PAGE EXTRACT>
Merus Stock Flirts With Breakout After Experimental Drug Shrinks All Tumors
Merus stock briefly broke out to a nine-month high Thursday after the biotech's experimental drug shrank tumors in every head-and-neck cancer patient in an early-stage test.
Notably, one patient showed a complete response after the study's data cutoff date. This means the patient showed no detectable signs of cancer. Three other patients showed partial responses.
"We caveat that the data remain early, and responses were not centrally reviewed, however, Merus noted that all patients showed a reduction in tumor size which supports the promise of real (effectiveness)," RBC Capital Markets analyst Brian Abrahams said in a report to clients.
On today's stock market, Merus stock rocketed 37.5% to 27.49. Earlier, shares soared almost 49%.
Merus Briefly Tops Buy Point
The Merus drug, now known as MCLA-158, has a dual function. It targets a protein called EGFR and a receptor called LGR5. The former is a common cancer marker, while the latter is a cancer stem cell antigen, RBC's Abrahams said.

STUDY MATERIAL>
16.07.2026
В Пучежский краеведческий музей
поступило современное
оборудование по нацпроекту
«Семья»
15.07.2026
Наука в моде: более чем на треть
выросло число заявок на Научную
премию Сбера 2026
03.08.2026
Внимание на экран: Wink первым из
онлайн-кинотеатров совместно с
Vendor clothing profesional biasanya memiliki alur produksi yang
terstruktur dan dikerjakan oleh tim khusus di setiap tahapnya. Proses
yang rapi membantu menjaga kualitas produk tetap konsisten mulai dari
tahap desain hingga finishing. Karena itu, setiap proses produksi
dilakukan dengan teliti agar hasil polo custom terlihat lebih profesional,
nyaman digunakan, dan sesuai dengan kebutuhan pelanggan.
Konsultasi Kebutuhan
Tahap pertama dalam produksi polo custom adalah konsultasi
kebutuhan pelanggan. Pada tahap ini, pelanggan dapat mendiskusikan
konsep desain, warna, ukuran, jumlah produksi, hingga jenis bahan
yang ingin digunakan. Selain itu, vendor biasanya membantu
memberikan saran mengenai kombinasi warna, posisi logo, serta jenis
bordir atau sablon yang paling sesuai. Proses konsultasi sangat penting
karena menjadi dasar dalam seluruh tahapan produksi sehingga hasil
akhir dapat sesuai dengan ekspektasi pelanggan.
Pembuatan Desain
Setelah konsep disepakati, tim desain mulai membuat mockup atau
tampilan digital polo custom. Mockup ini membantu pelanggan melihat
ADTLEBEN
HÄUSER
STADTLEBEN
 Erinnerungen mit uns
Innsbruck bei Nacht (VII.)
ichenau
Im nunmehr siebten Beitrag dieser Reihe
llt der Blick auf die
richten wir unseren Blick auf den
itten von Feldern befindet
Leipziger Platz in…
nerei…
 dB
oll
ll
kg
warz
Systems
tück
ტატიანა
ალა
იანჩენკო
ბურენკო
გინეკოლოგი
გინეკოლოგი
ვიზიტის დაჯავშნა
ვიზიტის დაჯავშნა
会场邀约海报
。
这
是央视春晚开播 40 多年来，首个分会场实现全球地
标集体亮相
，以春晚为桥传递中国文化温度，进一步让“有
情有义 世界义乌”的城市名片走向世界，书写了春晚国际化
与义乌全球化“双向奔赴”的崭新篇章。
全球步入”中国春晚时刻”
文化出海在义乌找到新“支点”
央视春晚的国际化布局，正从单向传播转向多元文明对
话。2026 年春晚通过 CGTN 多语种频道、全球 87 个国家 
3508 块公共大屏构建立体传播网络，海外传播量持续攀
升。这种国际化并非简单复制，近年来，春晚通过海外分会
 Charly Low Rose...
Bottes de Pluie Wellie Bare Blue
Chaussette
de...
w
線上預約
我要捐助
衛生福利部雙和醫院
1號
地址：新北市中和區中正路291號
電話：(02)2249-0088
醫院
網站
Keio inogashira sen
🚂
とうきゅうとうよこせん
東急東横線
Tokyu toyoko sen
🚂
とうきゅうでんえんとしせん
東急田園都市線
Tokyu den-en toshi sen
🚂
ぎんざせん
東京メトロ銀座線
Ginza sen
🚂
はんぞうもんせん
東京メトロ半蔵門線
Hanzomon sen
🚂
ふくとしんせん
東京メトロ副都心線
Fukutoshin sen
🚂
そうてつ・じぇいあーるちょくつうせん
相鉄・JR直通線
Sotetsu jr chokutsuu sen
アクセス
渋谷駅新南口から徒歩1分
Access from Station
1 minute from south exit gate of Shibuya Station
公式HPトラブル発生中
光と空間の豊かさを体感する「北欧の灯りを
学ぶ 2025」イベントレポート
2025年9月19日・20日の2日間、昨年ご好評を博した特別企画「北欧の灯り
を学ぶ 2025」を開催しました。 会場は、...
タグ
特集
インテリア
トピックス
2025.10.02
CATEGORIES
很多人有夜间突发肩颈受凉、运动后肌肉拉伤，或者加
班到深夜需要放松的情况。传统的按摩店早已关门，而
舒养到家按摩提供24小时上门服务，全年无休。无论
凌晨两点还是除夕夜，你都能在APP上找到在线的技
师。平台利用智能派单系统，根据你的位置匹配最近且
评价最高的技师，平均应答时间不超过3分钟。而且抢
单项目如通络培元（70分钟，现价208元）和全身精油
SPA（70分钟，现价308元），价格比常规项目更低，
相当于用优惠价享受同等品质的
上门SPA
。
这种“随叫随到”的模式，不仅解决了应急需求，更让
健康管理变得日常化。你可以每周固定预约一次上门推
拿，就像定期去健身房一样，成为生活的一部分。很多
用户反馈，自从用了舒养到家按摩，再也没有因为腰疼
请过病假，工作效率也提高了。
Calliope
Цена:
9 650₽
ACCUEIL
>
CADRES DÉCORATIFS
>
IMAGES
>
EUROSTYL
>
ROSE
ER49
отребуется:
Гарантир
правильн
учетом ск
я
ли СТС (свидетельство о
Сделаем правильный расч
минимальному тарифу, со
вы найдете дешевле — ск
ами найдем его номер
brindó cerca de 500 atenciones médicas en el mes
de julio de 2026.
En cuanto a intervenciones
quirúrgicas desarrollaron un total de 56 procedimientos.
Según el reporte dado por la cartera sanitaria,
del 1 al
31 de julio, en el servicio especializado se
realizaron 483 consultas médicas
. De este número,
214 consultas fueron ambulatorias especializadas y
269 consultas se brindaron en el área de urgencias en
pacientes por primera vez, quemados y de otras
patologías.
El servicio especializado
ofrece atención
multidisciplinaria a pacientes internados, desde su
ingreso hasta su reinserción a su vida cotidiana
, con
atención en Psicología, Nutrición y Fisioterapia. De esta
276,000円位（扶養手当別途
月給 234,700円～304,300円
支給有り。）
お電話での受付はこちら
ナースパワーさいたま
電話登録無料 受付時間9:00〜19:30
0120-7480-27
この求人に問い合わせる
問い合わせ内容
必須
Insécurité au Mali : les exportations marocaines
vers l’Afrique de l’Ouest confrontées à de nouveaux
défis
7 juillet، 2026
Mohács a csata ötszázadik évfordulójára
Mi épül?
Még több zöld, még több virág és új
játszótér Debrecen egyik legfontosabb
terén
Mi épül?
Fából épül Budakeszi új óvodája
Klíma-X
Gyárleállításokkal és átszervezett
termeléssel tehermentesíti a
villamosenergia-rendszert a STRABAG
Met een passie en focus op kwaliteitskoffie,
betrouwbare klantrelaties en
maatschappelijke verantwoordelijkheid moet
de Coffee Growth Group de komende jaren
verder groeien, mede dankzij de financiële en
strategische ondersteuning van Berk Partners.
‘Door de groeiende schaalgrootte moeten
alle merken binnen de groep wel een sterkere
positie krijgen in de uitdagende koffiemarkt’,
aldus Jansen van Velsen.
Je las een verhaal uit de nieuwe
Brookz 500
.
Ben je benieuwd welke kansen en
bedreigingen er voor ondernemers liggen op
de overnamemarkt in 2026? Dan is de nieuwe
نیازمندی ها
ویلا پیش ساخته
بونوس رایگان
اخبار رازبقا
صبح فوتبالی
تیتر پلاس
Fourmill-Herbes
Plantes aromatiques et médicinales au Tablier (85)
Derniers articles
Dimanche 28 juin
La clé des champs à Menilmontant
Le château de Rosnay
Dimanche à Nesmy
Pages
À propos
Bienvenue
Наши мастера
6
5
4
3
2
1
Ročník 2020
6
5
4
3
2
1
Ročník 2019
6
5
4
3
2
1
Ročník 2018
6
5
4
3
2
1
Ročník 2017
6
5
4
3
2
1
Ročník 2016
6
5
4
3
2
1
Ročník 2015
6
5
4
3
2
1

ASSIGNED TASK 1>
Answer these questions about the Merus stock article:
(a) By what percentage did Merus stock rise on the day's market, and to what price?
(b) How many patients showed a partial response?
(c) What two things does the drug MCLA-158 target?
ASSIGNED TASK 2> List every drug, protein, or receptor named in the Merus stock article.
ASSIGNED TASK 3> Go on with the Merus stock article, starting right after its last sentence.
You can set the material aside, since nothing here depends on it.

WRITTEN ANSWER 1>
(a) It rose 37.5% to 27.49.
(b) Three patients.
(c) A protein called EGFR and a receptor called LGR5.

WRITTEN ANSWER 2> MCLA-158, EGFR, LGR5

WRITTEN ANSWER 3>
Overall, Merus enrolled 10 patients in its Phase 1 study. But the company has enrolled 29 patients across studies of various tumor types. In that bigger group, 72% experienced side effects. Most of those were related to the infusion. Just 7% experienced more severe side effects, a bullish note for Merus stock.
Abrahams compared the results to a rival medicine from Hookipa Pharma. Last year, Hookipa said its experimental drug resulted in an 18% response rate for head-and-neck cancer patients. Those patients had progressed following two previous treatments. Merus is treating a similar population.
The early-stage data from Merus' study "suggests to us that MCLA-158 has the potential to double the response rate," Abrahams said. He has a sector perform rating and 21 price target on Merus stock.
Preclinical Data Also Promising
Merus also unveiled preclinical data from its drug, known as zeno. Most investors in Merus stock are interested in this drug, Abrahams said.
Laboratory data suggests zeno can block cell growth 100-fold more potently than other drugs that target a slightly different protein.
"We look for further updates this year on MCLA-158 and additional updates in 2022 across MCLA-158 and zeno to help de-risk the early-stage nature of their pipeline, but believe shares continue to fairly balance the reward/risk," he said.